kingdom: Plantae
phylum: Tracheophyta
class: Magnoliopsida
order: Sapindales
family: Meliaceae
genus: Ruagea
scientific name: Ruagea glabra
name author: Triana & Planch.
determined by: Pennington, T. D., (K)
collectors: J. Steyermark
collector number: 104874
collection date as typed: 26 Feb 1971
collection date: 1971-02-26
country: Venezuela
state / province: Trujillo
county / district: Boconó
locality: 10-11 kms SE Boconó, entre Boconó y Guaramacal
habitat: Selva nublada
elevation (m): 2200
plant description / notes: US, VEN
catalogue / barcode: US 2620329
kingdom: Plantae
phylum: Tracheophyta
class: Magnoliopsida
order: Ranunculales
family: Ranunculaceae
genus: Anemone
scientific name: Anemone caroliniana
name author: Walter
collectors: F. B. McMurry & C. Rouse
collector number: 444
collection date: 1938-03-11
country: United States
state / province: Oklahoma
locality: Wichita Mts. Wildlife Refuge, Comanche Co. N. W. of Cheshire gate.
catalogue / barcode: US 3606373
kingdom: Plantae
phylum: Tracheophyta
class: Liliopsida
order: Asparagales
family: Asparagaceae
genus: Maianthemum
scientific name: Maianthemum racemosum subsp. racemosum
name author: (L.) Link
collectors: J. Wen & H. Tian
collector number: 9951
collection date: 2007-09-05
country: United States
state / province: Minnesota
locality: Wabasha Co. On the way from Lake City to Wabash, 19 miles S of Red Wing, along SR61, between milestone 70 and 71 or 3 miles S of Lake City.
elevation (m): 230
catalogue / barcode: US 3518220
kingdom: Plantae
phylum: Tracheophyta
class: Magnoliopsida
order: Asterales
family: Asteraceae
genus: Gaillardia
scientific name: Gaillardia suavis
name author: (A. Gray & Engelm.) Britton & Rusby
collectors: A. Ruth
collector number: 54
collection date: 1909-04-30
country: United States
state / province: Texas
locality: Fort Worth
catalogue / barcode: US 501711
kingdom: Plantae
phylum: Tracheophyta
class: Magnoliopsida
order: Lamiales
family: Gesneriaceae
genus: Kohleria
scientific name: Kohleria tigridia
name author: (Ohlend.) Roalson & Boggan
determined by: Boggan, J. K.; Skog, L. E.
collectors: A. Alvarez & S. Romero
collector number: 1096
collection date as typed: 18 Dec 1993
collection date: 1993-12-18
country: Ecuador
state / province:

# # # # #

Challenge :: Reproduce every row above verbatim, without any alteration.

Finished task ::
kingdom: Plantae
phylum: Tracheophyta
class: Magnoliopsida
order: Sapindales
family: Meliaceae
genus: Ruagea
scientific name: Ruagea glabra
name author: Triana & Planch.
determined by: Pennington, T. D., (K)
collectors: J. Steyermark
collector number: 104874
collection date as typed: 26 Feb 1971
collection date: 1971-02-26
country: Venezuela
state / province: Trujillo
county / district: Boconó
locality: 10-11 kms SE Boconó, entre Boconó y Guaramacal
habitat: Selva nublada
elevation (m): 2200
plant description / notes: US, VEN
catalogue / barcode: US 2620329
kingdom: Plantae
phylum: Tracheophyta
class: Magnoliopsida
order: Ranunculales
family: Ranunculaceae
genus: Anemone
scientific name: Anemone caroliniana
name author: Walter
collectors: F. B. McMurry & C. Rouse
collector number: 444
collection date: 1938-03-11
country: United States
state / province: Oklahoma
locality: Wichita Mts. Wildlife Refuge, Comanche Co. N. W. of Cheshire gate.
catalogue / barcode: US 3606373
kingdom: Plantae
phylum: Tracheophyta
class: Liliopsida
order: Asparagales
family: Asparagaceae
genus: Maianthemum
scientific name: Maianthemum racemosum subsp. racemosum
name author: (L.) Link
collectors: J. Wen & H. Tian
collector number: 9951
collection date: 2007-09-05
country: United States
state / province: Minnesota
locality: Wabasha Co. On the way from Lake City to Wabash, 19 miles S of Red Wing, along SR61, between milestone 70 and 71 or 3 miles S of Lake City.
elevation (m): 230
catalogue / barcode: US 3518220
kingdom: Plantae
phylum: Tracheophyta
class: Magnoliopsida
order: Asterales
family: Asteraceae
genus: Gaillardia
scientific name: Gaillardia suavis
name author: (A. Gray & Engelm.) Britton & Rusby
collectors: A. Ruth
collector number: 54
collection date: 1909-04-30
country: United States
state / province: Texas
locality: Fort Worth
catalogue / barcode: US 501711
kingdom: Plantae
phylum: Tracheophyta
class: Magnoliopsida
order: Lamiales
family: Gesneriaceae
genus: Kohleria
scientific name: Kohleria tigridia
name author: (Ohlend.) Roalson & Boggan
determined by: Boggan, J. K.; Skog, L. E.
collectors: A. Alvarez & S. Romero
collector number: 1096
collection date as typed: 18 Dec 1993
collection date: 1993-12-18
country: Ecuador
state / province:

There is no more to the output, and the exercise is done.